You guys are getting lost in numbers a bit.
Comparing titanium to steel is apples and oranges. And a misnomer in both cases.
Titanium can not match the strength of steel, not the hardness of steel. But titanium exceeds steel in some other forms of material performance. I am a knife collector and we discuss this sort of thing in great depth, with knife makers and even material physicists.
Many high end knives are made with a titanium alloy handle and a good steel alloy blade. Like a Chris Reeve Sebenza for example. Each of these has a titanium handle and an S30V steel blade. They run around $450-500 a piece, the plain one around $375-$400.

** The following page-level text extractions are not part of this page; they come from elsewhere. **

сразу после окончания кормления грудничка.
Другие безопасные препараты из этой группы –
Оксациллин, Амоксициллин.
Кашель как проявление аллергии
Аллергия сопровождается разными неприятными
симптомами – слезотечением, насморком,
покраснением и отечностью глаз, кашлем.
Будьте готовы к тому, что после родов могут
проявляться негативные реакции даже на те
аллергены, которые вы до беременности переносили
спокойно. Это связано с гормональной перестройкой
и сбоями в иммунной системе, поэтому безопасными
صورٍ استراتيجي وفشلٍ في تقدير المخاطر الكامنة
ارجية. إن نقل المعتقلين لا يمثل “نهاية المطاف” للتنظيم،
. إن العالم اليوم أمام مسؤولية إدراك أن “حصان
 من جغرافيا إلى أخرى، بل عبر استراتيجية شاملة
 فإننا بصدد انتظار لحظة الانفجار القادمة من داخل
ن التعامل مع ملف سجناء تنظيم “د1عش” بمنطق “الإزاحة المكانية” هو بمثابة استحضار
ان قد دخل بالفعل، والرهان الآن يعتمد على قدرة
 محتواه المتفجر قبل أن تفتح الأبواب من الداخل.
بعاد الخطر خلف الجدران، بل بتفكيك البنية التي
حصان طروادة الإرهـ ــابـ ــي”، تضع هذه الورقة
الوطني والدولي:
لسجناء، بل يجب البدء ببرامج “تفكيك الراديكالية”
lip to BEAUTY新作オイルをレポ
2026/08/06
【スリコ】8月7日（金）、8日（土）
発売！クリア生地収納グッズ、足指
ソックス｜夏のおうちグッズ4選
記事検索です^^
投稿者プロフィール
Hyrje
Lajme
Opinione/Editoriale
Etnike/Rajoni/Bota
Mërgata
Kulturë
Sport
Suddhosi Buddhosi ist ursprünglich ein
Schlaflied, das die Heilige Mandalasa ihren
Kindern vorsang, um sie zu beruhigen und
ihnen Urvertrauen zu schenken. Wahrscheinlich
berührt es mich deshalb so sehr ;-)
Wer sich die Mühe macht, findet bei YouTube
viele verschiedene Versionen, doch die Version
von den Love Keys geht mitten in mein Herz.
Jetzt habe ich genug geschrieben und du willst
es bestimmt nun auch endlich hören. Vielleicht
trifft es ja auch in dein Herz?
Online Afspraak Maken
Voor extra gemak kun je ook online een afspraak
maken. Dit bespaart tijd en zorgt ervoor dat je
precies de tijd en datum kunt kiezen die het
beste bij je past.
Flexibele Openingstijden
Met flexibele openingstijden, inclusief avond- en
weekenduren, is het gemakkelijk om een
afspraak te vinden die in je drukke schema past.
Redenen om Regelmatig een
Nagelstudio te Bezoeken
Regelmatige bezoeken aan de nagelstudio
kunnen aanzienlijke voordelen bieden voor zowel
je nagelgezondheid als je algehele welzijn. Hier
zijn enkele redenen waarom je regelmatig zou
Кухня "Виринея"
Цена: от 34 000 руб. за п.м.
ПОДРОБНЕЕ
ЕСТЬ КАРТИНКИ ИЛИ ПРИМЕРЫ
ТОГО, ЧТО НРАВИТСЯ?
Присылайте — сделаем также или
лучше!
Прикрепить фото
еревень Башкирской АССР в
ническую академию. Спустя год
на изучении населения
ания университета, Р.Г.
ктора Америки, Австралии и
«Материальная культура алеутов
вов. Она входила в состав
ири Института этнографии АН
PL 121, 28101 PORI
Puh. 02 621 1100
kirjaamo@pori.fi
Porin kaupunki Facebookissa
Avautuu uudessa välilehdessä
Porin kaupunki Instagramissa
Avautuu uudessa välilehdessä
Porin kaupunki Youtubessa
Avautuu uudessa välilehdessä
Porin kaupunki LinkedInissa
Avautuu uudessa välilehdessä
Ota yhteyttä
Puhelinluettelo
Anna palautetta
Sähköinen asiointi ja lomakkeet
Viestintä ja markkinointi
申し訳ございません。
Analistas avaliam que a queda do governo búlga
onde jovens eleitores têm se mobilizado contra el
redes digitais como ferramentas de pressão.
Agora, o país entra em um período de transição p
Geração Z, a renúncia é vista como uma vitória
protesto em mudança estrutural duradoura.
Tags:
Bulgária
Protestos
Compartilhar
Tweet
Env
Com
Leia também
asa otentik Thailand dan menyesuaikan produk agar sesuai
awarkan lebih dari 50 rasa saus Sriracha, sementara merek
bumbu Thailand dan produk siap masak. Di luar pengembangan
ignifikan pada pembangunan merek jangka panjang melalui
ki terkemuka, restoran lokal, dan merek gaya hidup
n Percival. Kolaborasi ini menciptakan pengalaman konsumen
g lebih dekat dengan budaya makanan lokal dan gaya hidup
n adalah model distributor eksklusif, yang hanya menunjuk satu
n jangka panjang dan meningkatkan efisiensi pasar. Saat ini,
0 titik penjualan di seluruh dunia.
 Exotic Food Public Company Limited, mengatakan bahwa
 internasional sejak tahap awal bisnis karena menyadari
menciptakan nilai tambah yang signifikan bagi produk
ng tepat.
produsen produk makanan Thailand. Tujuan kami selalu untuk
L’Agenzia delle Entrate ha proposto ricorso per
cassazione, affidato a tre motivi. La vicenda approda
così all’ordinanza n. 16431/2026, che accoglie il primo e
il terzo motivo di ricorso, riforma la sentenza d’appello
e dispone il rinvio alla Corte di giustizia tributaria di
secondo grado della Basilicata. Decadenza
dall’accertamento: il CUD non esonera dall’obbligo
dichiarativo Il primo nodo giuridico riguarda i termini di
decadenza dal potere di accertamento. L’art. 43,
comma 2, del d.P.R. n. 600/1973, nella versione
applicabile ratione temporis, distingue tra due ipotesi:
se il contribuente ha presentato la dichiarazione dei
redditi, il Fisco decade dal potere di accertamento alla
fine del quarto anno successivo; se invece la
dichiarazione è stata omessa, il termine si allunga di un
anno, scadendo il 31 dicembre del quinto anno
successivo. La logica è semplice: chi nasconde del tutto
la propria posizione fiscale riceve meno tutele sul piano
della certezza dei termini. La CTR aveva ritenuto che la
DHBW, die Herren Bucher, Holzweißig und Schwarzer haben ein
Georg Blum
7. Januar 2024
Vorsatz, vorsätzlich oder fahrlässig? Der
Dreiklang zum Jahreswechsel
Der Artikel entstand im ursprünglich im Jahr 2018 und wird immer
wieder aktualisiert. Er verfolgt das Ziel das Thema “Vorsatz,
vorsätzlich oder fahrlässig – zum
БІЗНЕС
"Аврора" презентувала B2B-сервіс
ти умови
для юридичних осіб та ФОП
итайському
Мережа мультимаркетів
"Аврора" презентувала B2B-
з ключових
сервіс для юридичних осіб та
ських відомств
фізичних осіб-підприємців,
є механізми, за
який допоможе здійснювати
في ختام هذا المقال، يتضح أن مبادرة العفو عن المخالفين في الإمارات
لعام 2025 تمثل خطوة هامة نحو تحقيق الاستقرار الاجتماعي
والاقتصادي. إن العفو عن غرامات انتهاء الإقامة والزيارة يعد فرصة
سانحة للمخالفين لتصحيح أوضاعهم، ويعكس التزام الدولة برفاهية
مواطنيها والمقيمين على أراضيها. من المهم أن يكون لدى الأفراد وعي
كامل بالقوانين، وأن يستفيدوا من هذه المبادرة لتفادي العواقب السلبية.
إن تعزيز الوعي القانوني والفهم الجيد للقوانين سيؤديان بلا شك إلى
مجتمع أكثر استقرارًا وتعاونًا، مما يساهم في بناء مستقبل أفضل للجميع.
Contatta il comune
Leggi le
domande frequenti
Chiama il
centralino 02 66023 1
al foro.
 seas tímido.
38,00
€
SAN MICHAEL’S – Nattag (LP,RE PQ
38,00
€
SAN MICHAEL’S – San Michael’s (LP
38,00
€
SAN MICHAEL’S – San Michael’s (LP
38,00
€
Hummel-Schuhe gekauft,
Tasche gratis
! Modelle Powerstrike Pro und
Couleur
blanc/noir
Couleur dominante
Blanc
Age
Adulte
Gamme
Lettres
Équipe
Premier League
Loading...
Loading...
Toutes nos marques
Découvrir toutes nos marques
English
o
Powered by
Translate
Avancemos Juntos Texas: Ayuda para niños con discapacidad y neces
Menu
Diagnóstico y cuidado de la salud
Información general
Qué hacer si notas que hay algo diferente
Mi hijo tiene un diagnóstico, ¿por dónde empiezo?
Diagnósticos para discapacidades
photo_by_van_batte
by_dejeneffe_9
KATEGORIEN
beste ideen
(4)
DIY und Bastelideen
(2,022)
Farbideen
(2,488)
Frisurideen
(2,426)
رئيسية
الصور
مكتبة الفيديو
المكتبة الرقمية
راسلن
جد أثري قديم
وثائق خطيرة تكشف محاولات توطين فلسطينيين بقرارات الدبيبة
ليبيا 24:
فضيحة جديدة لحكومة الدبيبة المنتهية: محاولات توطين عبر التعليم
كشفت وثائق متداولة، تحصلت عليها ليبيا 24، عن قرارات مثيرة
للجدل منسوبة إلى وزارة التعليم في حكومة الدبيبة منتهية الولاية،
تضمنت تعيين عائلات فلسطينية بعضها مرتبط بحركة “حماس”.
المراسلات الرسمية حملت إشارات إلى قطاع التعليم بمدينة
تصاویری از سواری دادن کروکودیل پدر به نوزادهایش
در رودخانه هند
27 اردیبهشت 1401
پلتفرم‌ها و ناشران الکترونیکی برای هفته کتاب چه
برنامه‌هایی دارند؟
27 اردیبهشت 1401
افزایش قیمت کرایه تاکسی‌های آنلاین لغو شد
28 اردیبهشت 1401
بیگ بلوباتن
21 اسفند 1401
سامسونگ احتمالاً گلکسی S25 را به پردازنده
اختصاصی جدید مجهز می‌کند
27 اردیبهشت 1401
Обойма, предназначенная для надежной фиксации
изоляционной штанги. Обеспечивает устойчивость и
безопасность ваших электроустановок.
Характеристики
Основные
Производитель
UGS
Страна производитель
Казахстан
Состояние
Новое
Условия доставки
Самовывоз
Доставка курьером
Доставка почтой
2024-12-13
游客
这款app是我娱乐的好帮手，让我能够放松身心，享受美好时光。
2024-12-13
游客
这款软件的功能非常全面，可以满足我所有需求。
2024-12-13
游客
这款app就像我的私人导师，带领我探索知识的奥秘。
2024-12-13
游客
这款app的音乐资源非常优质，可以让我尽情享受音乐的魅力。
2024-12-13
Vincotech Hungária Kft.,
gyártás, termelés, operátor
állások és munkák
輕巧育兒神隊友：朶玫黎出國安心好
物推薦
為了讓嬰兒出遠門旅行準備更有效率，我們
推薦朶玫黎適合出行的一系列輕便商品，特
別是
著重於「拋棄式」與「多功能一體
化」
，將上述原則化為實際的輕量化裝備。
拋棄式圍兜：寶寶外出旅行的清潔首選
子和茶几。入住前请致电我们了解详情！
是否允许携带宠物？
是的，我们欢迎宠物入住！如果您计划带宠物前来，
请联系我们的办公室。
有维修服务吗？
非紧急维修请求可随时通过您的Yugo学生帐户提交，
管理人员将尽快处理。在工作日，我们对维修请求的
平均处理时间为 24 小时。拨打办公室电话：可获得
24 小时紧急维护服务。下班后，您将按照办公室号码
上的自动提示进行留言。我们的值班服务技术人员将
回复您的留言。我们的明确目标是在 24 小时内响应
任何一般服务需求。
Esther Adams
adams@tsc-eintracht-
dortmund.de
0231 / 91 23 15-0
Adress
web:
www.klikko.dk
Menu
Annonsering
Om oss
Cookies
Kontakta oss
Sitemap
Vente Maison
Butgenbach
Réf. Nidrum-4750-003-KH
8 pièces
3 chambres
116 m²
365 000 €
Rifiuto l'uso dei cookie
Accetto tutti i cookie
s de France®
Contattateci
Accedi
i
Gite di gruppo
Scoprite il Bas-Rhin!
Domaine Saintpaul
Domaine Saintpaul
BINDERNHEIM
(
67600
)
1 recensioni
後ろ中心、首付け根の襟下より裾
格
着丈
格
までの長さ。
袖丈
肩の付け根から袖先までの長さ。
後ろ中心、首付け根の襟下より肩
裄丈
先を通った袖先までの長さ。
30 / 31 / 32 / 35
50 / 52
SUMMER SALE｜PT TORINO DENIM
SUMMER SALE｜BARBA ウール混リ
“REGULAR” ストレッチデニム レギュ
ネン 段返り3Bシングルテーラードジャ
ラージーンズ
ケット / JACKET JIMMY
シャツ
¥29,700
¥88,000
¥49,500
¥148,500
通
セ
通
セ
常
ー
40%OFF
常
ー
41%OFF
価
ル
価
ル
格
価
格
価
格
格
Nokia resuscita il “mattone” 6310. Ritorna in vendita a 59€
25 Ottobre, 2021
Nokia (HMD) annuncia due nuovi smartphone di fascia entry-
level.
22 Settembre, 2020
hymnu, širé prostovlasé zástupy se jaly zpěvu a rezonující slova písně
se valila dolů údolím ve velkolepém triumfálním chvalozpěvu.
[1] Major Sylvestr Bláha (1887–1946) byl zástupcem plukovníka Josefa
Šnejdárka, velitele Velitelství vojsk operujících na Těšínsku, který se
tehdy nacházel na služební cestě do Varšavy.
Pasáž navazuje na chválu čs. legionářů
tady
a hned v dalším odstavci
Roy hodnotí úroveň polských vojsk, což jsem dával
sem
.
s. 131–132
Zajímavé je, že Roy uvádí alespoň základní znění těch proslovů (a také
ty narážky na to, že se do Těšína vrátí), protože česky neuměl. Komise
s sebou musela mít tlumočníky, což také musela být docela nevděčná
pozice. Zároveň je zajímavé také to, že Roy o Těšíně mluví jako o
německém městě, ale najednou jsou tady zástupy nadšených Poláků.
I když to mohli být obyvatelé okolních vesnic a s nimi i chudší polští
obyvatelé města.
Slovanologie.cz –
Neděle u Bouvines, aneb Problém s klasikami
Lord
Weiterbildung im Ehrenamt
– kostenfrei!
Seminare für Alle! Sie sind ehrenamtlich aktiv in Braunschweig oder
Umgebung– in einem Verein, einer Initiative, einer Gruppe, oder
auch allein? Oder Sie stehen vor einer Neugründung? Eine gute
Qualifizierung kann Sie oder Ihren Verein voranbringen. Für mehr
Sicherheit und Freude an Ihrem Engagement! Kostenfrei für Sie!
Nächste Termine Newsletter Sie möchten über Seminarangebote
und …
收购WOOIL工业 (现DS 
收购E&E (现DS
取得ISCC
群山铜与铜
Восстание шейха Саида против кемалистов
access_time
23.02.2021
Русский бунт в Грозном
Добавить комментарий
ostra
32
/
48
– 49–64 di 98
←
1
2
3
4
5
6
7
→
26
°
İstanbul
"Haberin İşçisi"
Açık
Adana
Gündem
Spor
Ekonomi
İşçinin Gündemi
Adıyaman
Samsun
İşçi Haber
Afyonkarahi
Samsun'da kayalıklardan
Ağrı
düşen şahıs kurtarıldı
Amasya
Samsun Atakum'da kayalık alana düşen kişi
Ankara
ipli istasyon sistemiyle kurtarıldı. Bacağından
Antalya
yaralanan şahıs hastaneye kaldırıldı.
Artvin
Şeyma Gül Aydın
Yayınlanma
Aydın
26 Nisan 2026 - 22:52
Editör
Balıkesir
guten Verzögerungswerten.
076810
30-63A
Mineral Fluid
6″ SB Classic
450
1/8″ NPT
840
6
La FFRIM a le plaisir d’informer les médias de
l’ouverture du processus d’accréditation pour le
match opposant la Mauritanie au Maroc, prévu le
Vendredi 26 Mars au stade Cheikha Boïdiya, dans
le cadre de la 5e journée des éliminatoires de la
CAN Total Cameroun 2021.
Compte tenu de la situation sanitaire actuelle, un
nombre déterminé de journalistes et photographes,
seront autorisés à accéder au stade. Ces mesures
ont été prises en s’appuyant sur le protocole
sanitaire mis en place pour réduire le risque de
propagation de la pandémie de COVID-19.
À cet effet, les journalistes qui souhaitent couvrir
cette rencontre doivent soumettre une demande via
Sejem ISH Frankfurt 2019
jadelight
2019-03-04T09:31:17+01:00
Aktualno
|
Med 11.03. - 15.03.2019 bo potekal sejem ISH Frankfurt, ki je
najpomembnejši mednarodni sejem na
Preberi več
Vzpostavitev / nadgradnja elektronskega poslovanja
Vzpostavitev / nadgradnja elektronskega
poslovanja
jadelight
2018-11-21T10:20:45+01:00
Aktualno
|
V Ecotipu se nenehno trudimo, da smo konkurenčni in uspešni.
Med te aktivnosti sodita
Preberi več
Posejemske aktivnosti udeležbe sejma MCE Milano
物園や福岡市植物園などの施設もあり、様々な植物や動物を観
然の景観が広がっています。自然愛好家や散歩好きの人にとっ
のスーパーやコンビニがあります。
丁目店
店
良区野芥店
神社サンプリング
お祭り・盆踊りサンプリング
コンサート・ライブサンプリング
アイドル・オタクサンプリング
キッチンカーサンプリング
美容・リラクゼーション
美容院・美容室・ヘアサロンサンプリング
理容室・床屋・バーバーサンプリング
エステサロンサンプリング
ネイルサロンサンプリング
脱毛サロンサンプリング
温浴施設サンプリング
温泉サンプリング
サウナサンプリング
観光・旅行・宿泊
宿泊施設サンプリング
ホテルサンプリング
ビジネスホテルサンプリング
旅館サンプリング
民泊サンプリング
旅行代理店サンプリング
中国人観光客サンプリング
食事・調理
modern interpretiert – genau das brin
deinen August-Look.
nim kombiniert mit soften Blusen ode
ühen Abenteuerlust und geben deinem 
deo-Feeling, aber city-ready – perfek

Most titanium, though it is one of the most plentiful elements on earth, is not pure titanium, so there is no one such thing as "titanium", you have to be more specific. Much of what is called "titanium" is alloyed with other materials, usually aluminum and platinum. This matters as to the material performance. So when discussing the material you have to be specific to the exact alloy of the titanium, it's very rarely pure titanium crystal and that substacne is not very useful. Titanium is expensive because of the process needed to separate it from the ore(most commonly the Kroll process
if you are curious, there are other means but Kroll is far and away the most common for now), but the titanium itself is everywhere on earth, very plentiful.
Nor is there one "steel", you have to be far more specific. In fact many steels used today are alloyed with forms of platinum, and aluminum, and many other material elements. This makes modern steel very uniform in molecular and carbide structure, and able to reach hardness levels thought impossible only 10-20 years ago.
You take a ZDP189 steel? A Cowry X or Cowry Y steel? These are some of the most amazing alloys on the planet. S30V, S60V are two other 'high end' steels. Then there is good old CPM154 designed for jet aircraft engines, this is one of the most common higher-end knife steels today, or the Hitachi equivalent of ATS34. A2, D2, 1085, 1095, 52/100(great stuff), 12C27, AUS6, AUS 8, VG10, SGPS, etc... many, many steels.
The way a steel performs depends primarily on the way it is heat treated, this is even more important than the recipe(mixture of elements). The heat treatment of metals is the oldest and most explored form of material physics in the history of man, it literally changes the molecular matrix and the nature of the molecules themselves. So you can't make strength or performance judgements even based on the recipe(type) of steel alone either. How was it heat treated? with what Rockwell hardness in mind? Titanium is even alloyed into steels.
There is no simple answer to this question except:
In strength of any type including tensile, and hardness, steel wins by a long shot.
In resistance to temperature(very high melt point give titanium a high ceiling of 'temper') tolerance of vibration, certain types of torsion stress, strength to weight, and corrosion resistance, titanium wins.